There is ample evidence that online assessments are more valid than off-line assessments of metacognitive skills. Nevertheless, all online assessments make inferences about metacognitive self-instructions, albeit to a different extent. The think-aloud method is a powerful tool for assessing monitoring and control information flows. Yet, protocols may be incomplete and researchers have to fill in the gaps by making inferences about relations between both information flows. The same is true for observations that include the learner’s verbalizations. More far-reaching inferences need to be made for observations without verbalization, eye-movement registration, and logfile analysis as these methods only access information about concrete, overt behaviors on the object level of Nelson’s model. For two contingent events, the researcher has to infer the causal relation between the two events and their metacognitive nature. First, one needs to infer that the first event represents the condition part of a production rule. Next, one needs to infer that the second event corresponds to the action part of the same production rule. Finally, the metacognitive function of the entire production rule has to be inferred. Contingencies in time may offer a plausible but not sufficient reason for making these inferences (cf. Winne, 2010). A further complication is that the conditions for evoking a control event may not become manifest in trace logs, either because the conditions of a production rule are activated by mental operations that are not accessible with trace data or because the tracing system is not sensitive to a particular event.

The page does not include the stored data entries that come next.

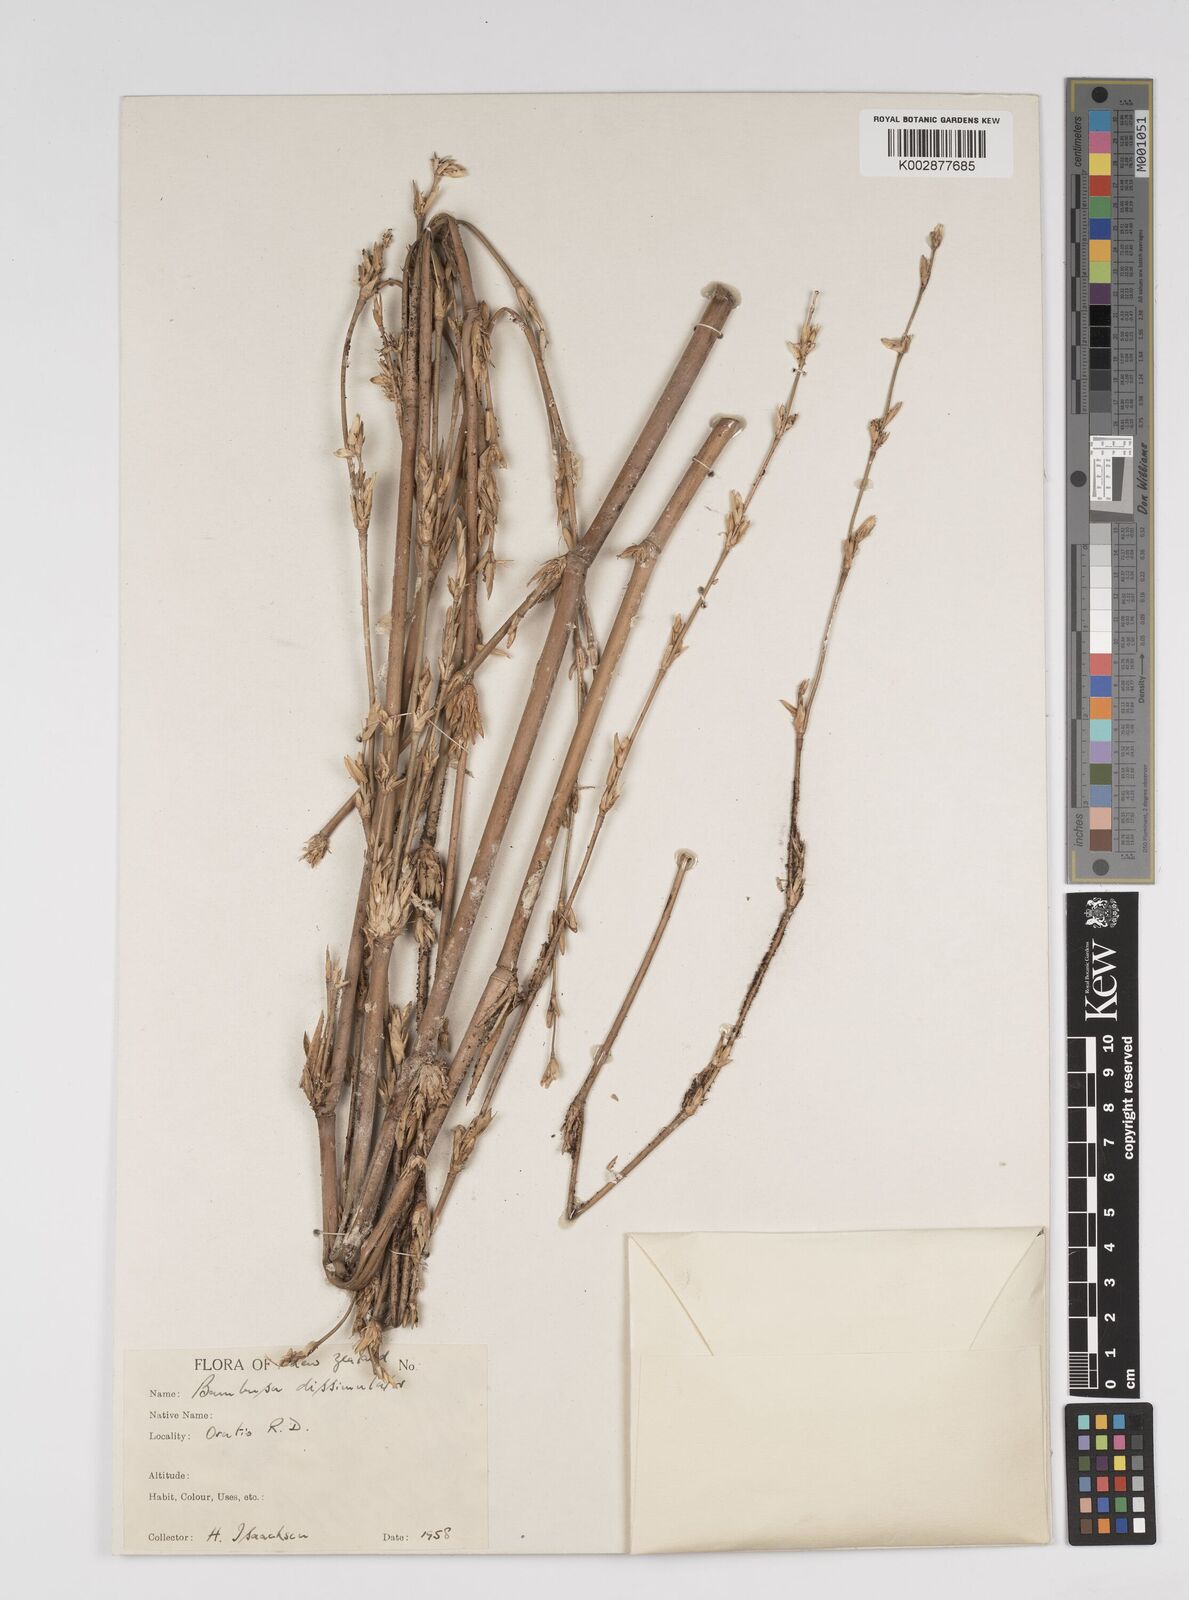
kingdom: Plantae
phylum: Tracheophyta
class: Liliopsida
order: Poales
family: Poaceae
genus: Bambusa
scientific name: Bambusa dissimulator
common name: Muddy bamboo
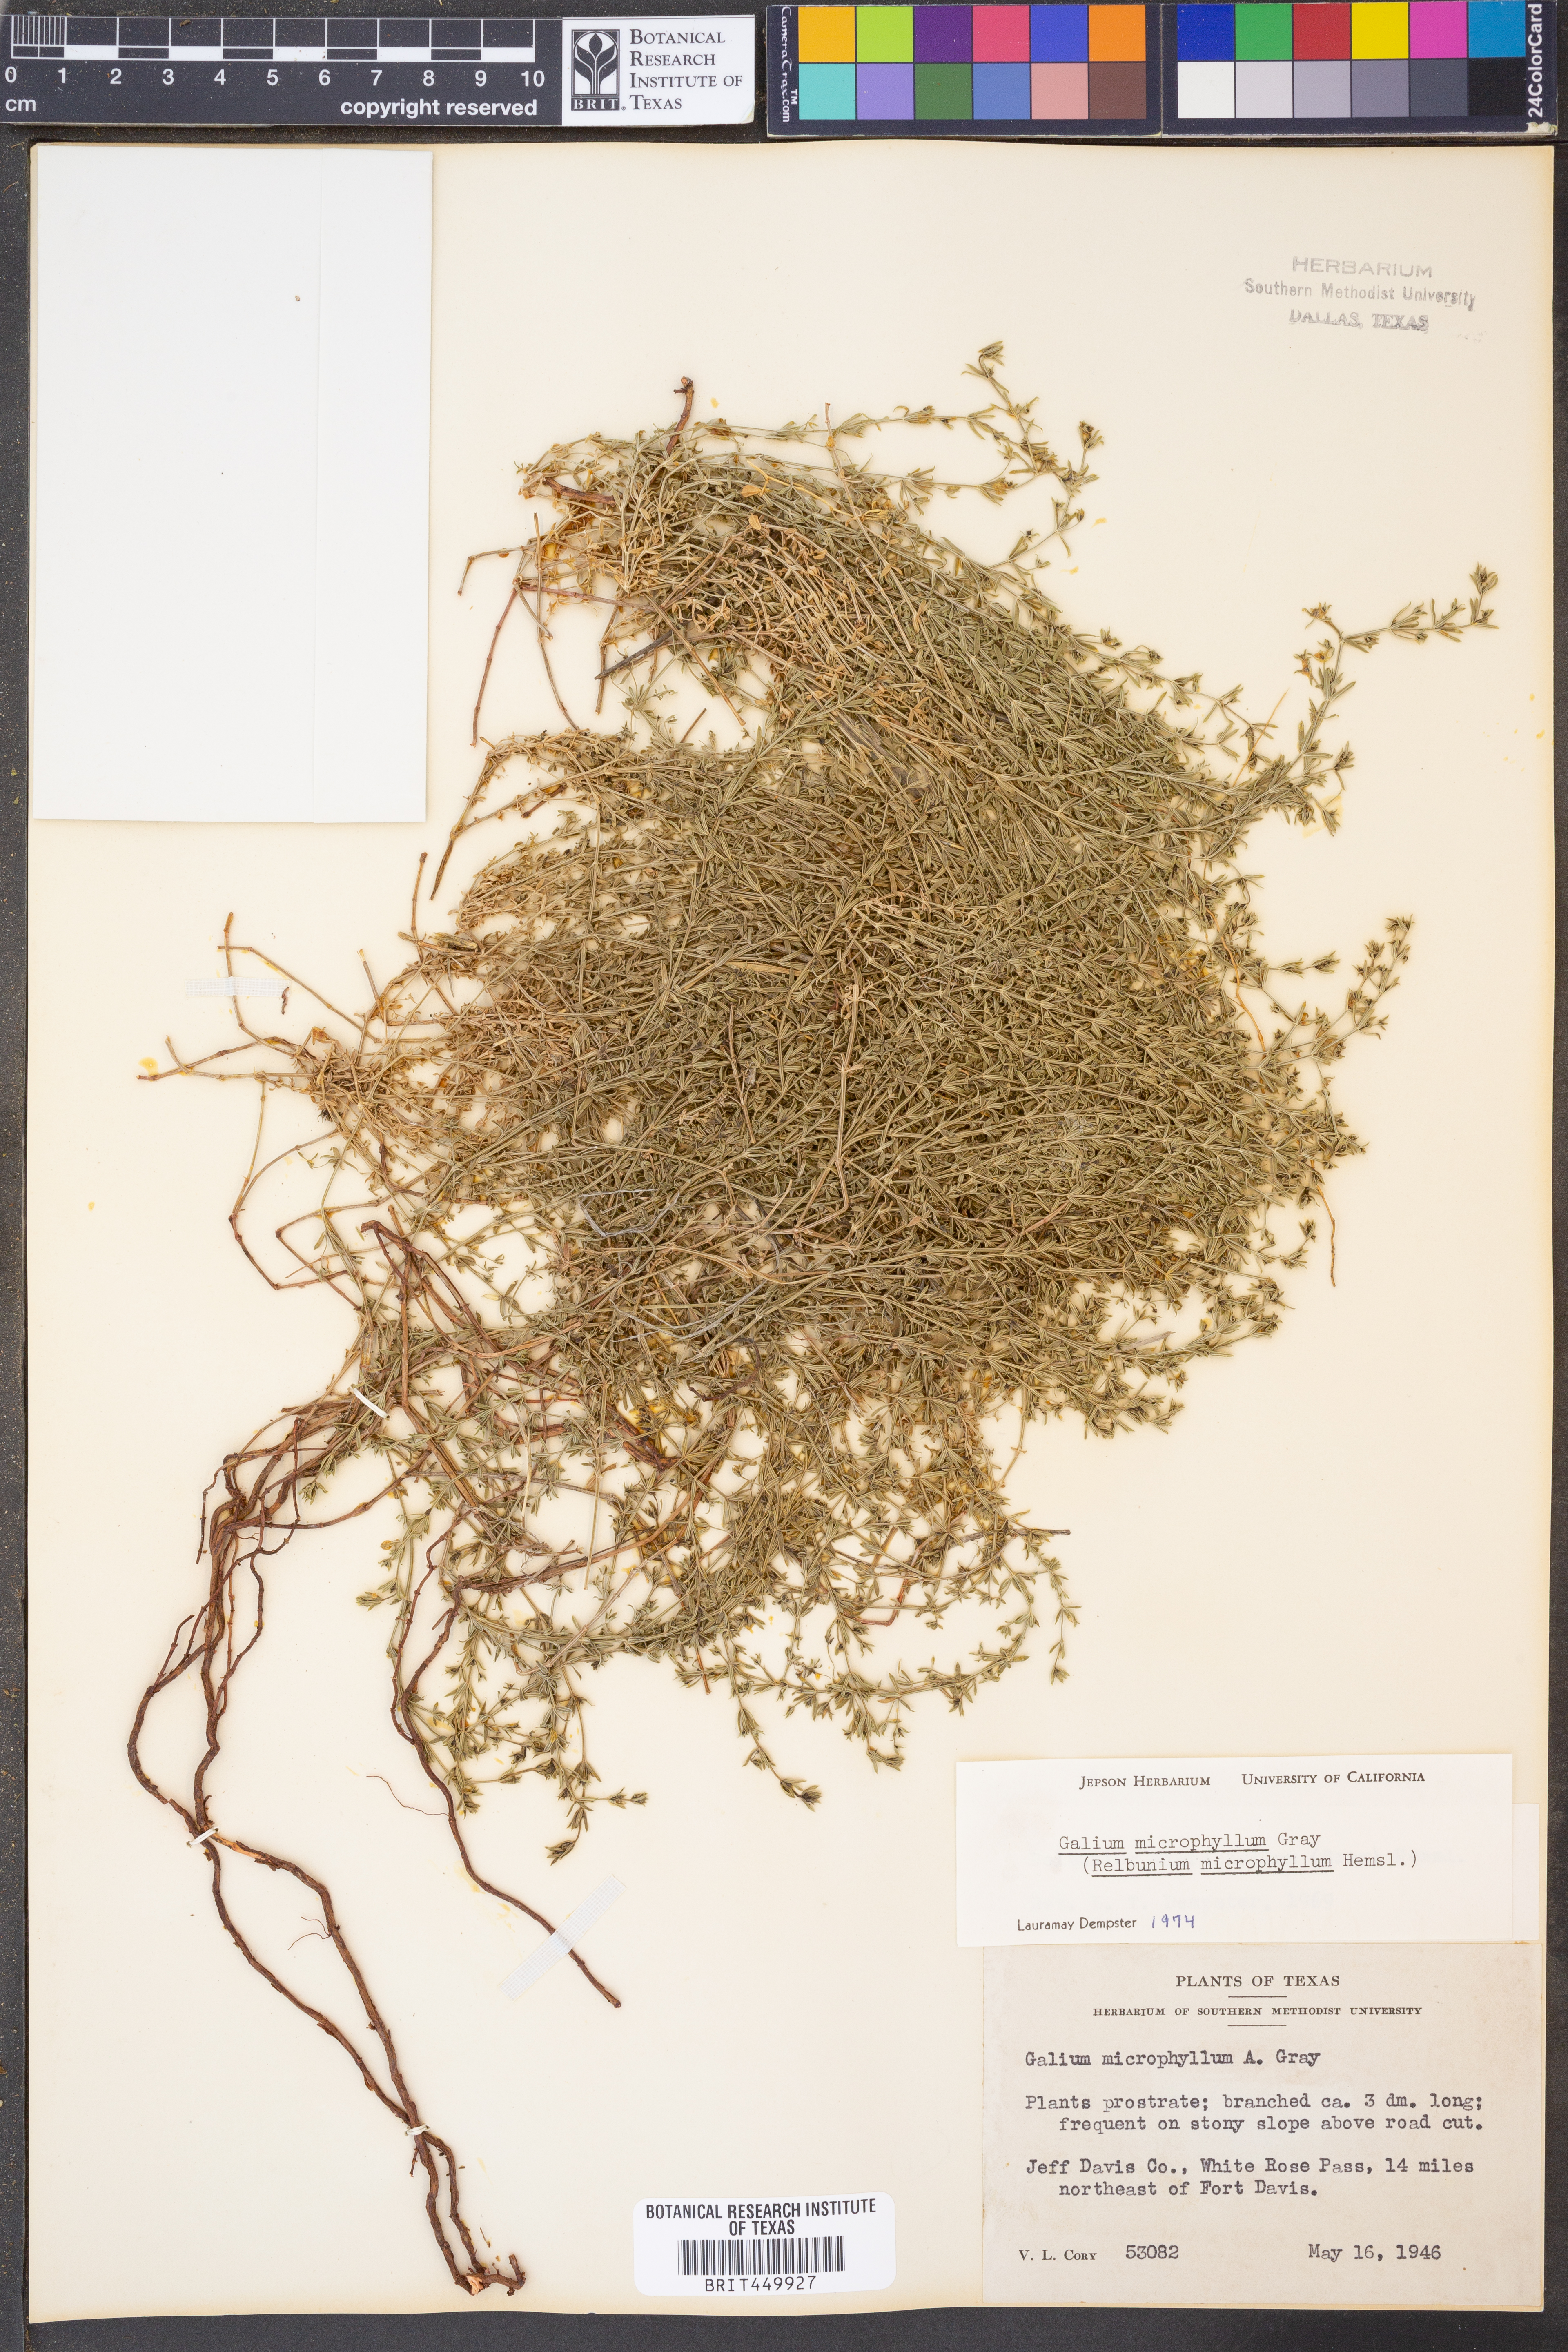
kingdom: Plantae
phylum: Tracheophyta
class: Magnoliopsida
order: Gentianales
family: Rubiaceae
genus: Galium
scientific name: Galium microphyllum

Here is a major challenge that researchers of trace data in computer-based learning environments are facing: extracting an appropriately contextualized (i.e., neither overly general nor overly specific) set of conditions from multiple data points.

Logfile assessment is an unobtrusive method for gaining access to events in detail on the object level, which assessments can be done on a large scale and over extended periods of time. Logfile analysis allows for different levels of granularity in assessment, ranging from tracing the occurrence of separate events to detecting patterns of contingent events. Although scarcely out of the egg, tracing events can be used for attuning feedback and scaffolding of metacognitive functioning to individual needs (Aleven et al., 2010; Azevedo et al., 2010; Gress et al., 2010) and for verifying that these interventions have been successful (Veenman, 2007). However, validation of logfile events with other online assessments is prerequisite to making justified inferences about the metacognitive nature of those events. Ultimate assessments would include different online methods rendering data that are aligned in time and produce converging results. Like a converging lens that directs rays of light to a focal point, even the focal distance may change due to learning experiences. Unfortunately, multi-method research in metacognition is scarce so far (Veenman, 2011; Veenman et al., 2006). Metacognition researchers should sharpen their lenses.